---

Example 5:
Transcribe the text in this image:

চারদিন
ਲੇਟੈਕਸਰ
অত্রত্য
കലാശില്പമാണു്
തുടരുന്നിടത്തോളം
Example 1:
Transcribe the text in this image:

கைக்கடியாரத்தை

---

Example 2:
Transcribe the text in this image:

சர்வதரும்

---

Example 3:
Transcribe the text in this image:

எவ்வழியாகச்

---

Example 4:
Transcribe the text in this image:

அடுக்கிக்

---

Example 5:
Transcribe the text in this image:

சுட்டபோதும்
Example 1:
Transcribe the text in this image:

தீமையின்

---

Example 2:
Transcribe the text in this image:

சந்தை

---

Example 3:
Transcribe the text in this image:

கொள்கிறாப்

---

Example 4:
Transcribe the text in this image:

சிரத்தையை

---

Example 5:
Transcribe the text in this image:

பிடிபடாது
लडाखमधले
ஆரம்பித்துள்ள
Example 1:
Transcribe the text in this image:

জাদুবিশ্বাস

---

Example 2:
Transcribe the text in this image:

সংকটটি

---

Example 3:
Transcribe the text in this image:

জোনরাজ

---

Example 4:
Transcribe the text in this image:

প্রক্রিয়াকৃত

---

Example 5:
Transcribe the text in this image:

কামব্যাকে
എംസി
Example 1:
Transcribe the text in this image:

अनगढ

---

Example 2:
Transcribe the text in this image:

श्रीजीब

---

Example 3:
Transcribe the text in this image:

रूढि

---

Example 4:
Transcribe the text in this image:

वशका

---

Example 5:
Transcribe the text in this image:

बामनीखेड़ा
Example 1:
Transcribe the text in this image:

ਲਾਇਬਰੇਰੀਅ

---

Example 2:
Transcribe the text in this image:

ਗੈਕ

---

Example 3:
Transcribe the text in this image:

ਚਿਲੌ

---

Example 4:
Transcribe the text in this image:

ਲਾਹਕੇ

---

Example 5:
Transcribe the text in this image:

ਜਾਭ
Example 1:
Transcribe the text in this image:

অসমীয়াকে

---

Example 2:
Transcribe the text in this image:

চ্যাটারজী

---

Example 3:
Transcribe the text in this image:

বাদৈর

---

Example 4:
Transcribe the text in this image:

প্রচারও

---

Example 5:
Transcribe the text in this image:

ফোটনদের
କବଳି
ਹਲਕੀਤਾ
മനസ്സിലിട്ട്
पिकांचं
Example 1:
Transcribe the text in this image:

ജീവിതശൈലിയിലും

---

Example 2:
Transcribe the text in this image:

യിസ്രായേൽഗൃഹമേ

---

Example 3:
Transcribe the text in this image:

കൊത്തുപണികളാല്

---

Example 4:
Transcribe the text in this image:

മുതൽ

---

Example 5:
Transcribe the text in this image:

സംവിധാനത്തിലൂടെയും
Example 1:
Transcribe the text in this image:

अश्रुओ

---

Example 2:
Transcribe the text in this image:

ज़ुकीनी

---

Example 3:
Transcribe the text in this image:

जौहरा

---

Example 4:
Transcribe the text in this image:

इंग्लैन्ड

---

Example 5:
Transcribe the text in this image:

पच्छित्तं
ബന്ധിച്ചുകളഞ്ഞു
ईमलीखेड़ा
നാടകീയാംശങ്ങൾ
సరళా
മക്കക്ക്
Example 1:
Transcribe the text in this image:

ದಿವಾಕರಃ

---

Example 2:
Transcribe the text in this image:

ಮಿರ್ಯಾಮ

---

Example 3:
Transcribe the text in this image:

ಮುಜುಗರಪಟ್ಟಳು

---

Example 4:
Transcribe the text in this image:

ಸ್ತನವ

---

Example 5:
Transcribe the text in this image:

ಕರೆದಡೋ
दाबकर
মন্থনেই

Task to complete: The task calls for each record to be returned verbatim.

Answer section:
---

Example 5:
Transcribe the text in this image:

চারদিন
ਲੇਟੈਕਸਰ
অত্রত্য
കലാശില്പമാണു്
തുടരുന്നിടത്തോളം
Example 1:
Transcribe the text in this image:

கைக்கடியாரத்தை

---

Example 2:
Transcribe the text in this image:

சர்வதரும்

---

Example 3:
Transcribe the text in this image:

எவ்வழியாகச்

---

Example 4:
Transcribe the text in this image:

அடுக்கிக்

---

Example 5:
Transcribe the text in this image:

சுட்டபோதும்
Example 1:
Transcribe the text in this image:

தீமையின்

---

Example 2:
Transcribe the text in this image:

சந்தை

---

Example 3:
Transcribe the text in this image:

கொள்கிறாப்

---

Example 4:
Transcribe the text in this image:

சிரத்தையை

---

Example 5:
Transcribe the text in this image:

பிடிபடாது
लडाखमधले
ஆரம்பித்துள்ள
Example 1:
Transcribe the text in this image:

জাদুবিশ্বাস

---

Example 2:
Transcribe the text in this image:

সংকটটি

---

Example 3:
Transcribe the text in this image:

জোনরাজ

---

Example 4:
Transcribe the text in this image:

প্রক্রিয়াকৃত

---

Example 5:
Transcribe the text in this image:

কামব্যাকে
എംസി
Example 1:
Transcribe the text in this image:

अनगढ

---

Example 2:
Transcribe the text in this image:

श्रीजीब

---

Example 3:
Transcribe the text in this image:

रूढि

---

Example 4:
Transcribe the text in this image:

वशका

---

Example 5:
Transcribe the text in this image:

बामनीखेड़ा
Example 1:
Transcribe the text in this image:

ਲਾਇਬਰੇਰੀਅ

---

Example 2:
Transcribe the text in this image:

ਗੈਕ

---

Example 3:
Transcribe the text in this image:

ਚਿਲੌ

---

Example 4:
Transcribe the text in this image:

ਲਾਹਕੇ

---

Example 5:
Transcribe the text in this image:

ਜਾਭ
Example 1:
Transcribe the text in this image:

অসমীয়াকে

---

Example 2:
Transcribe the text in this image:

চ্যাটারজী

---

Example 3:
Transcribe the text in this image:

বাদৈর

---

Example 4:
Transcribe the text in this image:

প্রচারও

---

Example 5:
Transcribe the text in this image:

ফোটনদের
କବଳି
ਹਲਕੀਤਾ
മനസ്സിലിട്ട്
पिकांचं
Example 1:
Transcribe the text in this image:

ജീവിതശൈലിയിലും

---

Example 2:
Transcribe the text in this image:

യിസ്രായേൽഗൃഹമേ

---

Example 3:
Transcribe the text in this image:

കൊത്തുപണികളാല്

---

Example 4:
Transcribe the text in this image:

മുതൽ

---

Example 5:
Transcribe the text in this image:

സംവിധാനത്തിലൂടെയും
Example 1:
Transcribe the text in this image:

अश्रुओ

---

Example 2:
Transcribe the text in this image:

ज़ुकीनी

---

Example 3:
Transcribe the text in this image:

जौहरा

---

Example 4:
Transcribe the text in this image:

इंग्लैन्ड

---

Example 5:
Transcribe the text in this image:

पच्छित्तं
ബന്ധിച്ചുകളഞ്ഞു
ईमलीखेड़ा
നാടകീയാംശങ്ങൾ
సరళా
മക്കക്ക്
Example 1:
Transcribe the text in this image:

ದಿವಾಕರಃ

---

Example 2:
Transcribe the text in this image:

ಮಿರ್ಯಾಮ

---

Example 3:
Transcribe the text in this image:

ಮುಜುಗರಪಟ್ಟಳು

---

Example 4:
Transcribe the text in this image:

ಸ್ತನವ

---

Example 5:
Transcribe the text in this image:

ಕರೆದಡೋ
दाबकर
মন্থনেই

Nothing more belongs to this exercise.